It seems like a nightmare for some 28,000 investors who were allegedly bilked of some $7 billion by financier R. Allen Stanford: two receivers, one in the United States and the other in Antigua, are fighting over what to do with Stanford’s assets.
Dallas attorney Ralph Janvey, who was appointed as Stanford’s U.S. receiver, has just asked the Department of Justice to seize some $330 million frozen in Stanford’s foreign bank accounts, Bloomberg reports. Janvey has been battling a receiver appointed by the Antiguan government for control of the financier’s estate for nearly three years.
“The Antiguan receiver was awarded control by Swiss and British courts of the former billionaire’s bank accounts in those countries, while Janvey controls Stanford assets in the U.S.,” Bloomberg explains. “Lawyers for Janvey and the Antiguan receiver told the Dallas judge in charge of the U.S. Securities and Exchange Commission’s civil fraud case against Stanford that the two receivers can’t agree how to share control of the estate or repay depositors.”
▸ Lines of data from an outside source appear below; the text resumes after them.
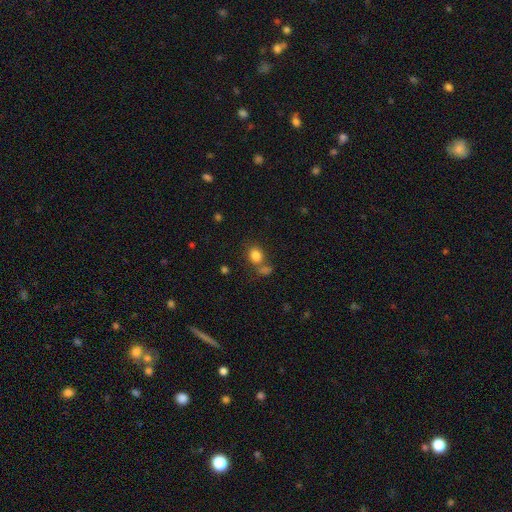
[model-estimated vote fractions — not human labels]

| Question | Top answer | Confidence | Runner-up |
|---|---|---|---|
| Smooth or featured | smooth | 82% | star or artifact (11%) |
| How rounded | round | 56% | in between (43%) |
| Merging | none | 58% | merger (25%) |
“Millions of dollars have been spent litigating these jurisdictional issues – all at the expense of the victims,” attorney Peter Morgenstern, a member of the Stanford investors’ committee, said in a Nov. 18 letter to the DOJ, Bloomberg said. “The committee urges the DOJ to immediately begin the process to repatriate these funds to the U.S. for prompt distribution to all legitimate Stanford victims, regardless of citizenship or residency status.”
Meanwhile, Stanford has been busy while in prison awaiting trial. For a time, he was suing the DOJ, the FBI and the Securities and Exchange Commission, accusing the agencies of “abusive law enforcement,” as Main Justice reported last March.